[Before-and-after object states]

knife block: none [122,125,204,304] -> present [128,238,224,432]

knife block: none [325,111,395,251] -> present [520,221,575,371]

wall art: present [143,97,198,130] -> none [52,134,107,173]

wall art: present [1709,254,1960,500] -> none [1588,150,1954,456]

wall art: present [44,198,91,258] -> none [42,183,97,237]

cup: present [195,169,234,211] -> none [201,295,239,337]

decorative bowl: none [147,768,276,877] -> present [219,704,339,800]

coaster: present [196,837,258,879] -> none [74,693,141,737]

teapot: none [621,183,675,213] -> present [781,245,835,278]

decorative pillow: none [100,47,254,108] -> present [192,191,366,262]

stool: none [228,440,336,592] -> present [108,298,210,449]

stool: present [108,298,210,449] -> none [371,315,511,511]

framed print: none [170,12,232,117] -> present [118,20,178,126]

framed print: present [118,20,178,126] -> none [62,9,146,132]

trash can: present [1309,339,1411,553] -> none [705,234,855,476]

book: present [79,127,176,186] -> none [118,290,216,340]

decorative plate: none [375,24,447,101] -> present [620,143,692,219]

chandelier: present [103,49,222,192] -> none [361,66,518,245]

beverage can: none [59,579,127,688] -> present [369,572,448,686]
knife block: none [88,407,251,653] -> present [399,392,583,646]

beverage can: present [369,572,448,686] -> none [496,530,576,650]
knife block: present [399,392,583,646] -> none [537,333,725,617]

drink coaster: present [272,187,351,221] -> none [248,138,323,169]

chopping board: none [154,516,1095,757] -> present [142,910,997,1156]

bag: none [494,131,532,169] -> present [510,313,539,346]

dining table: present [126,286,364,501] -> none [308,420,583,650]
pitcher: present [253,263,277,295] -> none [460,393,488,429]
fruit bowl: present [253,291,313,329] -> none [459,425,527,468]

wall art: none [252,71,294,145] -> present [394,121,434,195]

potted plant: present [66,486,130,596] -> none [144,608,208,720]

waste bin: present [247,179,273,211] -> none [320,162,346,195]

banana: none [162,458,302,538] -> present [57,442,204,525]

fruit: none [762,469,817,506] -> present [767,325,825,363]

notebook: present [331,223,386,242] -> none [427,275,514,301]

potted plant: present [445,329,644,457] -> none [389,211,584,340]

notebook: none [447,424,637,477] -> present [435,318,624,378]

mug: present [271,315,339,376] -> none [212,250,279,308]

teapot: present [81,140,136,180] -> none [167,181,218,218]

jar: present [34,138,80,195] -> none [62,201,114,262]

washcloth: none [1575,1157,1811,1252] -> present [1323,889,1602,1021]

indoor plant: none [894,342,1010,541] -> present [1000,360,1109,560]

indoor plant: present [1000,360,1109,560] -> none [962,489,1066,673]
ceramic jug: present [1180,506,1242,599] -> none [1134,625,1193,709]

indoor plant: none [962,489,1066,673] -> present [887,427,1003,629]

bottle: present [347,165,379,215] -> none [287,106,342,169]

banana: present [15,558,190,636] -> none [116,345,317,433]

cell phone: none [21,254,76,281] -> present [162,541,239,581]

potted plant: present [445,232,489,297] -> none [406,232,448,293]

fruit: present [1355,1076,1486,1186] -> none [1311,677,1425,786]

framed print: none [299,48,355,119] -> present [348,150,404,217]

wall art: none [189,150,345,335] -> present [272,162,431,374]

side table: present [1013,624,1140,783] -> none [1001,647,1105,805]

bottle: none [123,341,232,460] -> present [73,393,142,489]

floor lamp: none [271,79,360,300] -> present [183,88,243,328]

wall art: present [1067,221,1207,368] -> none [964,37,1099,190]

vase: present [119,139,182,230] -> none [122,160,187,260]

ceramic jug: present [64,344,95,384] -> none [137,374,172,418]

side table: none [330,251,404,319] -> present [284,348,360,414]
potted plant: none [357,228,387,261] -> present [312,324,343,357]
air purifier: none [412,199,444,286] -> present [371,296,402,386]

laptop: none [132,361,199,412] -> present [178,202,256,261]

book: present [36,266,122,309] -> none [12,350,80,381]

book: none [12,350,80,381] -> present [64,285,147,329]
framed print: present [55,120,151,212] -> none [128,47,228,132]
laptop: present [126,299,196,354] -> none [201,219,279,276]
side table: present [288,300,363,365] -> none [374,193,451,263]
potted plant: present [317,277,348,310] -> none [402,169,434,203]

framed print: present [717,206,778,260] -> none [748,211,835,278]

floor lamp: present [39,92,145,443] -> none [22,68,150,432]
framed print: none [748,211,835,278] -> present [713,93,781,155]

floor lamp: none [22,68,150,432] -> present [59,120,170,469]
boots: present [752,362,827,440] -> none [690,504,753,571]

#### TO-DO ITEM
A line counts if it includes the string "table". State how many such lines the entries have, with no other text.

#### ANSWER SECTION
4